General David Petraeus has arrived in Pakistan on his first international trip as head of US Central Command, reported Aljazeera.
Petraeus, who is responsible for conducting the the wars in Afghanistan and Iraq, will meet military and government officials on Monday, with relations strained over cross-border raids by US forces.
In a sign of the challenge facing Pakistani and US forces along the border with Afghanistan, just hours before his visit, eight Pakistani paramilitary soldiers were killed in a blast in South Waziristan.
The suicide attack at a Frontier Corps checkpoint in Zalai came after two targets in Pakistan were hit by suspected US missiles on Friday.
At least 12 suspected fighters were killed by two missiles fired by a suspected US drone near Wana.
That raid followed an attack in neighbouring North Waziristan, where two missiles killed 20 suspected Arab fighters, including al-Qaeda's propaganda chief, security officials said.
US forces or intelligence agents are suspected of carrying out at least 17 missile attacks in Pakistan since August. Pakistan has condemned them as violations of the country's sovereignty, but the raids have continued.
Petraeus's trip signals Pakistan's crucial role in Washington's so-called "war on terror", particularly in the escalating conflict in neighbouring Afghanistan.
Pakistan has deployed security forces throughout the northwest of the country in an attempt to combat fighters sympathetic to the Taliban and al-Qaeda, which Washington says are crossing the porous border to attack US and Nato-led troops.
Petraeus is accompanied by Richard Boucher, the US assistant secretary of state, on the visit.
"They are here for previously scheduled meetings with government and military officials," Lou Fintor, US embassy spokesman, said.

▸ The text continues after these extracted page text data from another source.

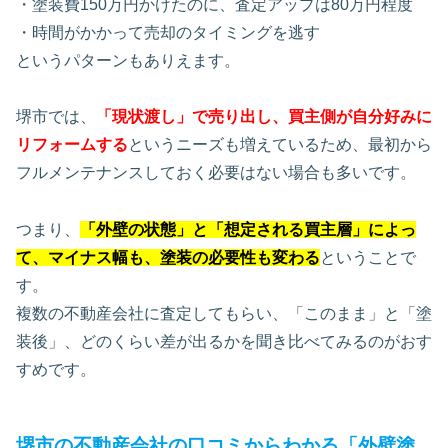
・塗装費150万円かけたのに、査定アップは80万円程度
・時間がかかって売却のタイミングを逃す
というパターンもありえます。
堺市では、
「現状渡し」で売り出し、買主側が自分好みに
リフォームする
というニーズも増えているため、最初から
フルメンテナンスしておく必要はない場合も多いです。
つまり、
「外壁の状態」と「想定される買主層」によっ
て、マイナス幅も、塗装の必要性も変わる
ということで
す。
複数の不動産会社に査定してもらい、「このまま」と「塗
装後」、どのくらい差が出るかを聞き比べてみるのがおす
すめです。
堺市の不動産会社の口コミからわかる「外壁塗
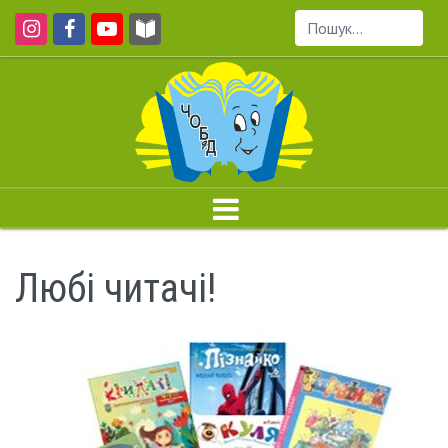
Пошук...
Любі читачі!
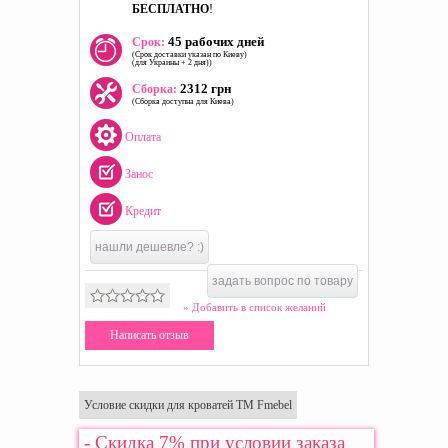
БЕСПЛАТНО
!
45 рабочих дней
Срок:
(Срок доставки указан по Киеву)
(для Украины + 2 дня))
2312 грн
Сборка:
(Сборка доступна для Киева)
Оплата
Занос
Кредит
нашли дешевле? :)
задать вопрос по товару
» Добавить в список желаний
Написать отзыв
Условие скидки для кроватей ТМ Fmebel
- Скидка 7% при условии заказа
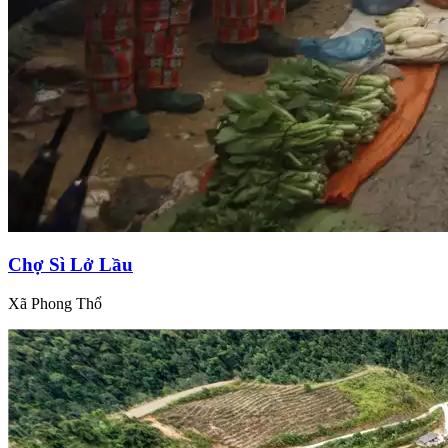
Chợ Sì Lở Lầu
Xã Phong Thổ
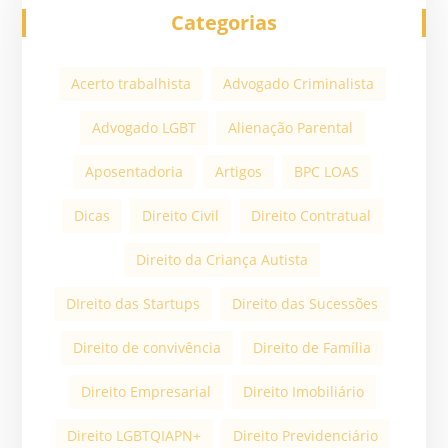
Categorias
Acerto trabalhista
Advogado Criminalista
Advogado LGBT
Alienação Parental
Aposentadoria
Artigos
BPC LOAS
Dicas
Direito Civil
Direito Contratual
Direito da Criança Autista
DIreito das Startups
Direito das Sucessões
Direito de convivência
Direito de Família
Direito Empresarial
Direito Imobiliário
Direito LGBTQIAPN+
Direito Previdenciário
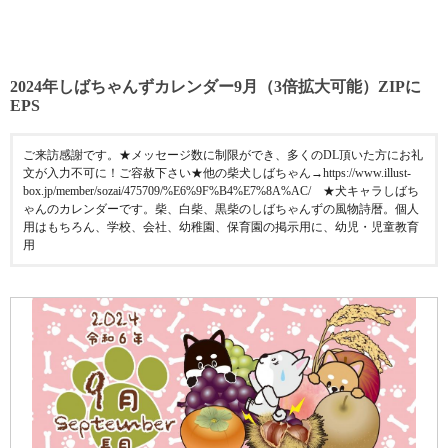
2024年しばちゃんずカレンダー9月（3倍拡大可能）ZIPに
EPS
ご来訪感謝です。★メッセージ数に制限ができ、多くのDL頂いた方にお礼
文が入力不可に！ご容赦下さい★他の柴犬しばちゃん→https://www.illust-
box.jp/member/sozai/475709/%E6%9F%B4%E7%8A%AC/ ★犬キャラしばち
ゃんのカレンダーです。柴、白柴、黒柴のしばちゃんずの風物詩暦。個人
用はもちろん、学校、会社、幼稚園、保育園の掲示用に、幼児・児童教育
用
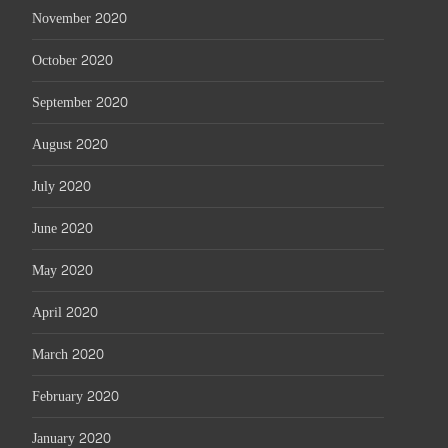
November 2020
October 2020
September 2020
August 2020
July 2020
June 2020
May 2020
April 2020
March 2020
February 2020
January 2020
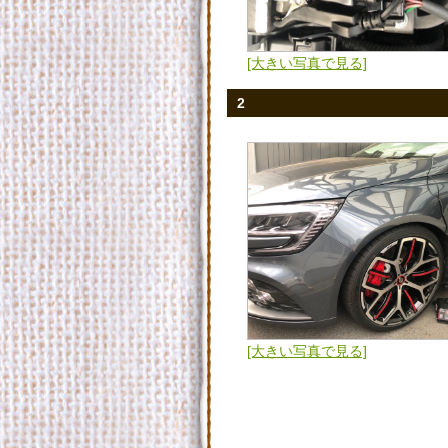
[大きい写真で見る]
2
[大きい写真で見る]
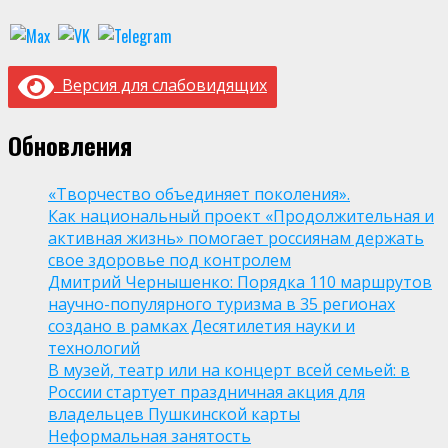
Версия для слабовидящих
Обновления
«Творчество объединяет поколения».
Как национальный проект «Продолжительная и
активная жизнь» помогает россиянам держать
свое здоровье под контролем
Дмитрий Чернышенко: Порядка 110 маршрутов
научно-популярного туризма в 35 регионах
создано в рамках Десятилетия науки и
технологий
В музей, театр или на концерт всей семьей: в
России стартует праздничная акция для
владельцев Пушкинской карты
Неформальная занятость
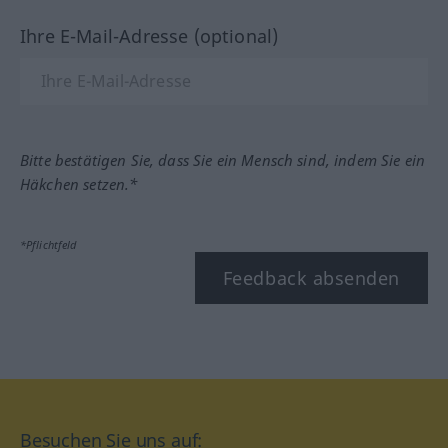
Ihre E-Mail-Adresse (optional)
Bitte bestätigen Sie, dass Sie ein Mensch sind, indem Sie ein
Häkchen setzen.*
*Pflichtfeld
Feedback absenden
Besuchen Sie uns auf:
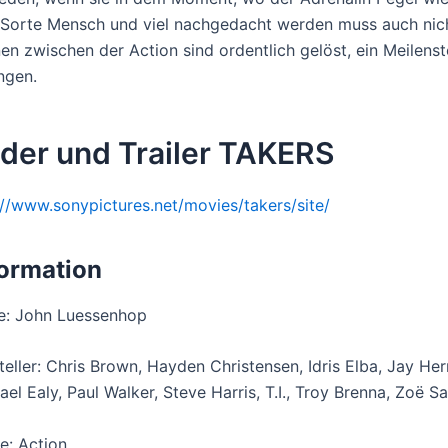
 Sorte Mensch und viel nachgedacht werden muss auch nicht
en zwischen der Action sind ordentlich gelöst, ein Meilenst
ngen.
lder und Trailer TAKERS
://www.sonypictures.net/movies/takers/site/
formation
e: John Luessenhop
teller: Chris Brown, Hayden Christensen, Idris Elba, Jay He
ael Ealy, Paul Walker, Steve Harris, T.I., Troy Brenna, Zoë S
e: Action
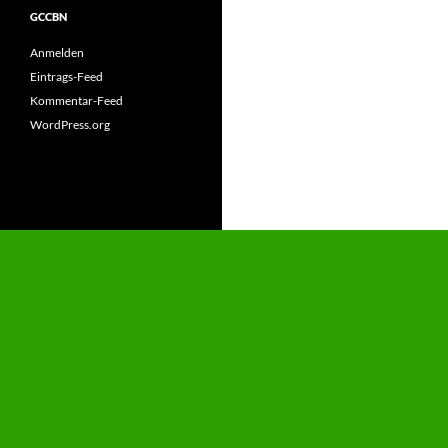
GCCBN
Anmelden
Eintrags-Feed
Kommentar-Feed
WordPress.org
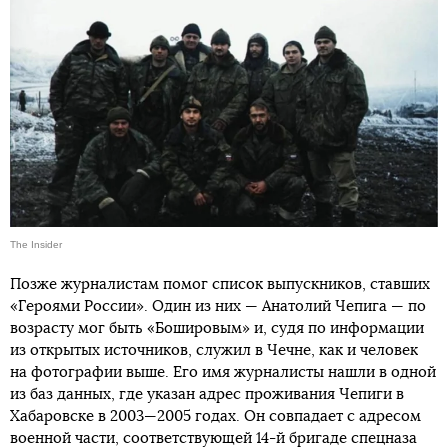
The Insider
Позже журналистам помог список выпускников, ставших
«Героями России». Один из них — Анатолий Чепига — по
возрасту мог быть «Бошировым» и, судя по информации
из открытых источников, служил в Чечне, как и человек
на фотографии выше. Его имя журналисты нашли в одной
из баз данных, где указан адрес проживания Чепиги в
Хабаровске в 2003—2005 годах. Он совпадает с адресом
военной части, соответствующей 14-й бригаде спецназа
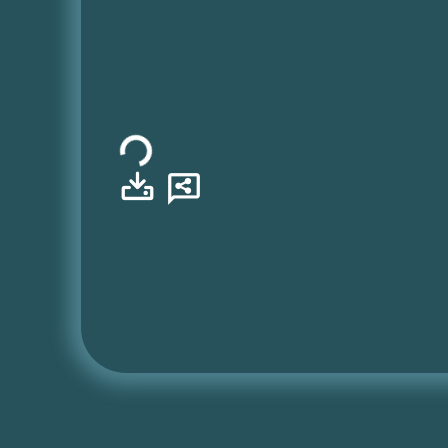
Φόρτωση...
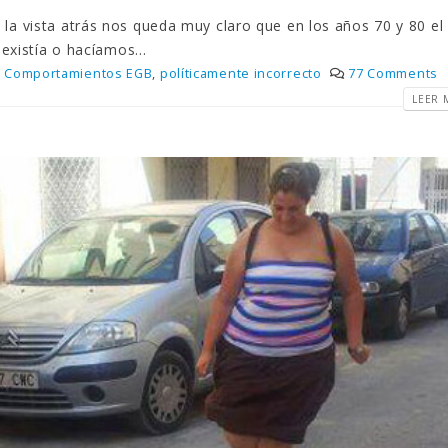
a vista atrás nos queda muy claro que en los años 70 y 80 el
existía o hacíamos...
Comportamientos EGB
,
políticamente incorrecto
77 Comments
LEER M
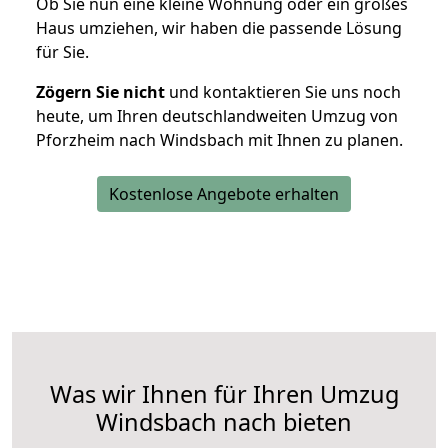
Ob Sie nun eine kleine Wohnung oder ein großes
Haus umziehen, wir haben die passende Lösung
für Sie.
Zögern Sie nicht
und kontaktieren Sie uns noch
heute, um Ihren deutschlandweiten Umzug von
Pforzheim nach Windsbach mit Ihnen zu planen.
Kostenlose Angebote erhalten
Was wir Ihnen für Ihren Umzug
Windsbach nach bieten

The defence ministry said the two Americans would meet Chaudhry Ahmed Mukhta, the defence minister, on Monday. While Petraeus would also hold talks with General Ashfaq Kayani, Pakistan's army chief, a military spokesman said.
Another topic that could come up during Petraeus' visit is negotiations with the Taliban. Pakistani and Afghan leaders recently vowed to seek talks with elements of the movement in an attempt to stem the surging violence.
Petraeus, previously the senior US commander in Baghdad, has indicated support for efforts to reach out to members of the Taliban considered moderate enough to co-operate with the Afghan government.